The History of American Money

We saw in the chapter that introduced the concept of inflation that inflation reduces the value of money. In periods of rapid inflation, people may not want to rely on money as a store of value, and they may turn to commodities such as land or gold instead. A medium of exchange is anything that is widely accepted as a means of payment. In Romania under Communist Party rule in the 1980s, for example, Kent cigarettes served as a medium of exchange; the fact that they could be exchanged for other goods and services made them money. Liquidity is a measure of how quickly an asset can be converted into legal tender.

Let us express the fraction of income that should be held by individuals ask. This is because holding a large amount of cash as idle cash would be a loss or danger for the individual On the other hand, cash balances held by individuals should also not be very low, so that contingencies cannot be overcome. Prof. Fisher has explained that in short run, there are no or negligible changes in the economic factors, such as population, consumption, production, production techniques, technology, customer’s tastes and preferences, and circulation of money. Just as in the cases above, it is difficult to give an exact
definition of insider trading, and the scope of its operative
definition tends to vary across jurisdictions. Indeed, some argue that
even stock analysts or journalists can be regarded as insiders if they
trade on information that they have gathered themselves but not yet
made publicly available. It is also debatable whether an actual trade
has to take place or whether insider trading can consist in an
omission to trade based on inside information, or also in enabling
others to trade or not trade (Koslowski 2009).

The total quantity of money in the economy at any one time is called the money supply. We want to include as part of the money supply those things that serve as media of exchange. The term money, as used by economists and throughout this book, has the very specific definition given in the text.

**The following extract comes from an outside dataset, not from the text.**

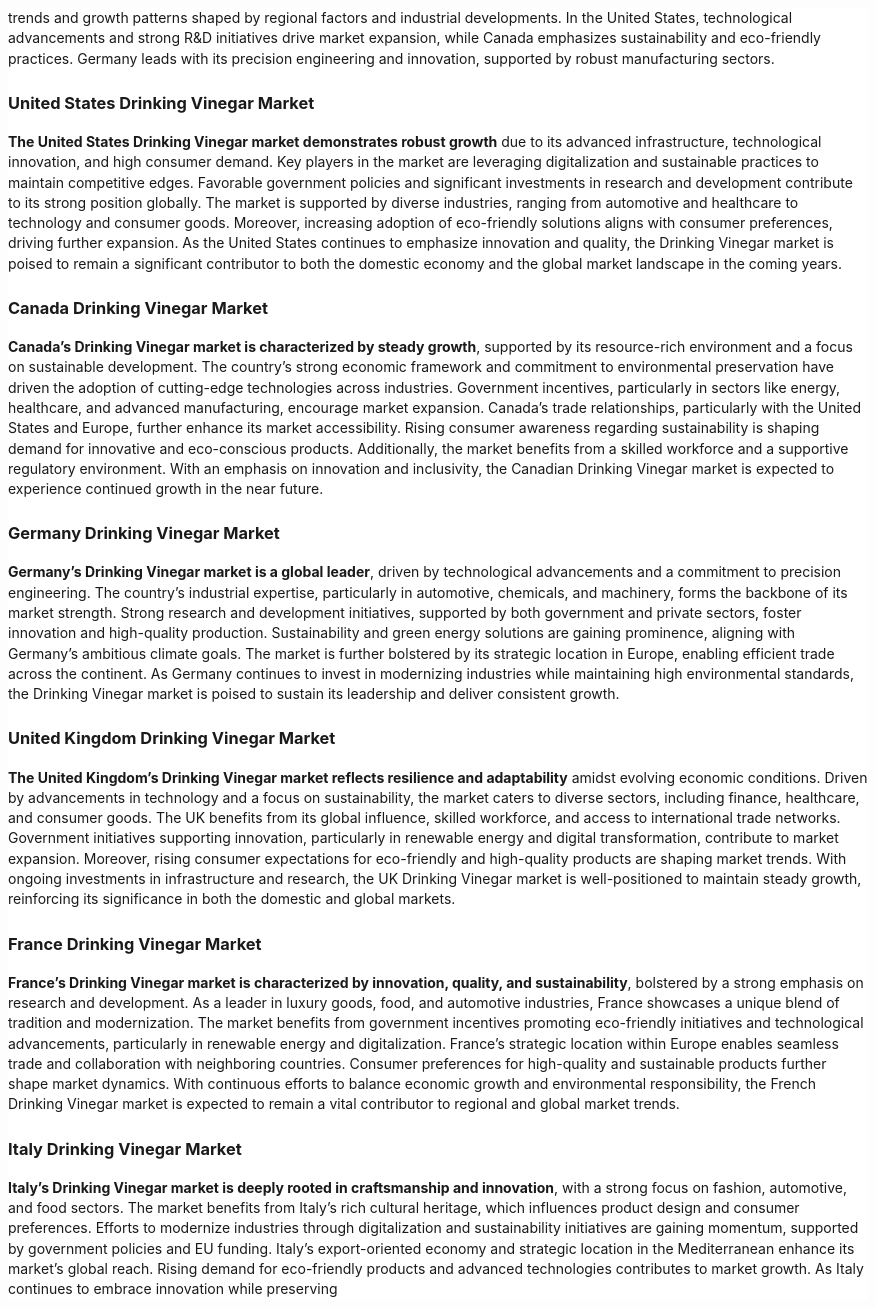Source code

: trends and growth patterns shaped by regional factors and industrial developments. In the United States, technological advancements and strong R&amp;D initiatives drive market expansion, while Canada emphasizes sustainability and eco-friendly practices. Germany leads with its precision engineering and innovation, supported by robust manufacturing sectors.</span></em></p></blockquote><h3><strong>United States Drinking Vinegar Market</strong></h3><p><strong>The United States Drinking Vinegar market demonstrates robust growth</strong> due to its advanced infrastructure, technological innovation, and high consumer demand. Key players in the market are leveraging digitalization and sustainable practices to maintain competitive edges. Favorable government policies and significant investments in research and development contribute to its strong position globally. The market is supported by diverse industries, ranging from automotive and healthcare to technology and consumer goods. Moreover, increasing adoption of eco-friendly solutions aligns with consumer preferences, driving further expansion. As the United States continues to emphasize innovation and quality, the Drinking Vinegar market is poised to remain a significant contributor to both the domestic economy and the global market landscape in the coming years.</p><h3><strong>Canada Drinking Vinegar Market</strong></h3><p><strong>Canada&rsquo;s Drinking Vinegar market is characterized by steady growth</strong>, supported by its resource-rich environment and a focus on sustainable development. The country&rsquo;s strong economic framework and commitment to environmental preservation have driven the adoption of cutting-edge technologies across industries. Government incentives, particularly in sectors like energy, healthcare, and advanced manufacturing, encourage market expansion. Canada&rsquo;s trade relationships, particularly with the United States and Europe, further enhance its market accessibility. Rising consumer awareness regarding sustainability is shaping demand for innovative and eco-conscious products. Additionally, the market benefits from a skilled workforce and a supportive regulatory environment. With an emphasis on innovation and inclusivity, the Canadian Drinking Vinegar market is expected to experience continued growth in the near future.</p><h3><strong>Germany Drinking Vinegar Market</strong></h3><p><strong>Germany&rsquo;s Drinking Vinegar market is a global leader</strong>, driven by technological advancements and a commitment to precision engineering. The country&rsquo;s industrial expertise, particularly in automotive, chemicals, and machinery, forms the backbone of its market strength. Strong research and development initiatives, supported by both government and private sectors, foster innovation and high-quality production. Sustainability and green energy solutions are gaining prominence, aligning with Germany&rsquo;s ambitious climate goals. The market is further bolstered by its strategic location in Europe, enabling efficient trade across the continent. As Germany continues to invest in modernizing industries while maintaining high environmental standards, the Drinking Vinegar market is poised to sustain its leadership and deliver consistent growth.</p><h3><strong>United Kingdom Drinking Vinegar Market</strong></h3><p><strong>The United Kingdom&rsquo;s Drinking Vinegar market reflects resilience and adaptability</strong> amidst evolving economic conditions. Driven by advancements in technology and a focus on sustainability, the market caters to diverse sectors, including finance, healthcare, and consumer goods. The UK benefits from its global influence, skilled workforce, and access to international trade networks. Government initiatives supporting innovation, particularly in renewable energy and digital transformation, contribute to market expansion. Moreover, rising consumer expectations for eco-friendly and high-quality products are shaping market trends. With ongoing investments in infrastructure and research, the UK Drinking Vinegar market is well-positioned to maintain steady growth, reinforcing its significance in both the domestic and global markets.</p><h3><strong>France Drinking Vinegar Market</strong></h3><p><strong>France&rsquo;s Drinking Vinegar market is characterized by innovation, quality, and sustainability</strong>, bolstered by a strong emphasis on research and development. As a leader in luxury goods, food, and automotive industries, France showcases a unique blend of tradition and modernization. The market benefits from government incentives promoting eco-friendly initiatives and technological advancements, particularly in renewable energy and digitalization. France&rsquo;s strategic location within Europe enables seamless trade and collaboration with neighboring countries. Consumer preferences for high-quality and sustainable products further shape market dynamics. With continuous efforts to balance economic growth and environmental responsibility, the French Drinking Vinegar market is expected to remain a vital contributor to regional and global market trends.</p><h3><strong>Italy Drinking Vinegar Market</strong></h3><p><strong>Italy&rsquo;s Drinking Vinegar market is deeply rooted in craftsmanship and innovation</strong>, with a strong focus on fashion, automotive, and food sectors. The market benefits from Italy&rsquo;s rich cultural heritage, which influences product design and consumer preferences. Efforts to modernize industries through digitalization and sustainability initiatives are gaining momentum, supported by government policies and EU funding. Italy&rsquo;s export-oriented economy and strategic location in the Mediterranean enhance its market&rsquo;s global reach. Rising demand for eco-friendly products and advanced technologies contributes to market growth. As Italy continues to embrace innovation while preserving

When Margaret Thatcher was elected prime minister in 1979, she also implemented a set of monetarist policies to combat the rising prices in the country. But spending alone is not limited to the amount of money in existence rather it is related to the amount of money people want to hold either by receipts of income or disposal of assets or by borrowing. General economic conditions affect the confidence of the public in bank money. Although cryptocurrencies are rarely used in everyday transactions, they have achieved some utility as a speculative investment or a store of value.

In an economy with inflation, money loses some buying power each year, but it remains money. And so it was that the “Swiss” dinar for a period of about 10 years, even without government backing or any law establishing it as legal tender, served as northern Iraq’s fiat money. Economists use the word “fiat,” which in Latin means “let it be done,” to describe money that has no intrinsic value. Over the last few decades, especially as a result of high interest rates and high inflation in the late 1970s, people sought and found ways of holding their financial assets in ways that earn interest and that can easily be converted to money.